Bir bilir kişi demiş ki, yaşlılığın en büyük hediyesi umursamamak. Ne kadar doğru. Açıkça umursamıyorsunuz. Canınızı sıkan bir şey olduğunda eskilerde, kırk kere düşünür, acabalarla aklımızı yorar, yok – yok diyerek vazgeçer kendi kendimize eziyet ederdik. Yaş ilerliyor ve diyorsunuz ki, yeter artık yeter.
Anında söylemek!
Bu ne büyük bir özgürlük.
Bayağı bir saadet.
Tabi bu hadsiz olmayı gerektirmiyor.
Saygının küçükten büyüğe olması gerektiğine inanırım fakat büyüğün de küçüğe saygı duymasını şart koşarım. Bilirim ki sevgiyi saygı güzel bir hale getirir. İkisi bütündür. Biri eksik olduğunda yıkılır.

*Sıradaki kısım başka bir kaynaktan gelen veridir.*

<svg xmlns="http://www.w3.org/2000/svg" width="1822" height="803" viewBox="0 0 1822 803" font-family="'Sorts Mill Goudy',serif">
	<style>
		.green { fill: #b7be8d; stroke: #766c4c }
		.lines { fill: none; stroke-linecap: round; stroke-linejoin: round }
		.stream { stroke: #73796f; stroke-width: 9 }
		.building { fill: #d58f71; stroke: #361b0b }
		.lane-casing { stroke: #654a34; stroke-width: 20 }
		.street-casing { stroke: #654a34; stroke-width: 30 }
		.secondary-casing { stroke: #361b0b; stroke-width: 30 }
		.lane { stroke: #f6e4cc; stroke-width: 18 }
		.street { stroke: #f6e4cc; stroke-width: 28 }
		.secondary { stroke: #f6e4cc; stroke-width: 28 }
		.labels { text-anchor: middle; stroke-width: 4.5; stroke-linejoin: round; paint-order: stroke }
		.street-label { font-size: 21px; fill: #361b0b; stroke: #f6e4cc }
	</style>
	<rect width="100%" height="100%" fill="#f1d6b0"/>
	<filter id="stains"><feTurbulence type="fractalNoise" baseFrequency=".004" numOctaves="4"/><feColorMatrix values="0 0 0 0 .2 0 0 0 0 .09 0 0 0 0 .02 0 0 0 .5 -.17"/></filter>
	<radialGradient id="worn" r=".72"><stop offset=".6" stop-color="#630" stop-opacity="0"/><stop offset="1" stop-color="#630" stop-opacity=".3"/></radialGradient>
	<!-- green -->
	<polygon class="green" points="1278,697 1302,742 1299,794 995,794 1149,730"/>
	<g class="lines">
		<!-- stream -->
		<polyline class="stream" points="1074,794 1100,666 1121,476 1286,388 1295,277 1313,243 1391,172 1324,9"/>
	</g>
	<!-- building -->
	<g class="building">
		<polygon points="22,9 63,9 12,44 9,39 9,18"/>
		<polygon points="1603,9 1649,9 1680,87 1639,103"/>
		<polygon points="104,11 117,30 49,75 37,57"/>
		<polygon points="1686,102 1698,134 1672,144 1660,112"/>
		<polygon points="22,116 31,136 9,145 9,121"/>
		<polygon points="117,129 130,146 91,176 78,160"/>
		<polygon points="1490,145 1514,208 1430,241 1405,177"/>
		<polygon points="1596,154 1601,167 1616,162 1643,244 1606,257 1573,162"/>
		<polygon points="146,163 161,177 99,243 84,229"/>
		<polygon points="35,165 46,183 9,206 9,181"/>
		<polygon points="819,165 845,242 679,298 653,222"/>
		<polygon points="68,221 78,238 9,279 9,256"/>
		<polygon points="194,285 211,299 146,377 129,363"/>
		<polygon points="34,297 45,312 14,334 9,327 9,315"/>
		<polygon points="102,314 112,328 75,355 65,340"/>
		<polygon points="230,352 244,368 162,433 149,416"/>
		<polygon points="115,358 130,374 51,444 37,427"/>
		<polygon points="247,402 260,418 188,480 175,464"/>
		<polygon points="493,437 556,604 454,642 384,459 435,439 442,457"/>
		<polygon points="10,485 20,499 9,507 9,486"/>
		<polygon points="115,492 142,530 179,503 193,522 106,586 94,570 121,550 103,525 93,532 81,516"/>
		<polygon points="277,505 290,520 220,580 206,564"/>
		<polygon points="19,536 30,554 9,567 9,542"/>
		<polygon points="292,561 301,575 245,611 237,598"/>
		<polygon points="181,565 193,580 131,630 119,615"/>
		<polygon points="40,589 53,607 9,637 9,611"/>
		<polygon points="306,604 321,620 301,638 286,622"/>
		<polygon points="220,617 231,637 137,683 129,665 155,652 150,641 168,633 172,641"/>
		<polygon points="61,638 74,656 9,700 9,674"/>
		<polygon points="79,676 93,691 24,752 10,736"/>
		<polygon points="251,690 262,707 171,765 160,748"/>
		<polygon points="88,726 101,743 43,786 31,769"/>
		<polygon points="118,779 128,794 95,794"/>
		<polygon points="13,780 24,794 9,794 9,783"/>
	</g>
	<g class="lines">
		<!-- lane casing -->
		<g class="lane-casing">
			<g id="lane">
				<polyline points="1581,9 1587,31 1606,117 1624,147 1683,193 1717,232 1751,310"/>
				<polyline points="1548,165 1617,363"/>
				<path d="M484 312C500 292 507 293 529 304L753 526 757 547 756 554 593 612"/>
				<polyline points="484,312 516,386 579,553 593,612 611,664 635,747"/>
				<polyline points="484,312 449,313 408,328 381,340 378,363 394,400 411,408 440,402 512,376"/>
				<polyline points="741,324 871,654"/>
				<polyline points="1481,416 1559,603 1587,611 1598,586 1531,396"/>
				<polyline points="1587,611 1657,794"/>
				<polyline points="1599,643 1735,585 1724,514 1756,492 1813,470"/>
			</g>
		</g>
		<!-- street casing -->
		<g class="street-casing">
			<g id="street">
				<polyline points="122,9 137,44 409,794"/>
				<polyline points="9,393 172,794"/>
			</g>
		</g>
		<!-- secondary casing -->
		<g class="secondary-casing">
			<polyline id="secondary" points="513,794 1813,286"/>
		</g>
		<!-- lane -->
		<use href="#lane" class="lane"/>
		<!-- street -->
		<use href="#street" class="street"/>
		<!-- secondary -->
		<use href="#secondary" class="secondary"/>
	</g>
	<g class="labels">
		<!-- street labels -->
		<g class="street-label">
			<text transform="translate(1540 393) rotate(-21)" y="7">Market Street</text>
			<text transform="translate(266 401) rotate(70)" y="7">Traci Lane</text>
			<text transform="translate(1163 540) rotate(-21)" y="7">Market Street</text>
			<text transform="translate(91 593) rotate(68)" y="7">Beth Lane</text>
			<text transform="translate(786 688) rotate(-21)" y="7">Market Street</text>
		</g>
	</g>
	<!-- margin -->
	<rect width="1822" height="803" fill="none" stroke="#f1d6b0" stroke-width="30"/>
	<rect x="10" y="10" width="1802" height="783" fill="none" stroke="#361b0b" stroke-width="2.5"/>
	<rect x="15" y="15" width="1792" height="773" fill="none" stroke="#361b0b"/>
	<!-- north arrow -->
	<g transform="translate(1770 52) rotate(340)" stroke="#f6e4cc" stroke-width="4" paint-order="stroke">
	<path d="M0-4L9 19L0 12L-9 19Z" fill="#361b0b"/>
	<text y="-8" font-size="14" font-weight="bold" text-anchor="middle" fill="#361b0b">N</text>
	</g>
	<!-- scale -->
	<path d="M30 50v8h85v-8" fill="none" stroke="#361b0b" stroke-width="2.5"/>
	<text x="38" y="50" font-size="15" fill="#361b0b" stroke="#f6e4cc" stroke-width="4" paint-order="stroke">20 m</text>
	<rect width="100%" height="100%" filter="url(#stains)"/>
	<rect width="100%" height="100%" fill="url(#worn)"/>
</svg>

Ne yapalım yani, o genç ben ona her şeyi söyleyebilirim. İstediğimi yapabilirim. Yok anlatmak istediğim asla böyle bir şey değil.
İfade etmek istediğim kendine daha bir güvenmek, daha cesur olmak, daha az utanmak, daha bir gülümsemek.
Hangi yaşta olursanız olun, özgür olmak güzel sadece fütursuz olmak çok tehlikeli…
Elbette cesur olacağız derken hiç çekinmeyeceğiz demek istemiyorum.
Yerine göre, kişiye göre, zamana göre hareket etmek gerekli diyorum.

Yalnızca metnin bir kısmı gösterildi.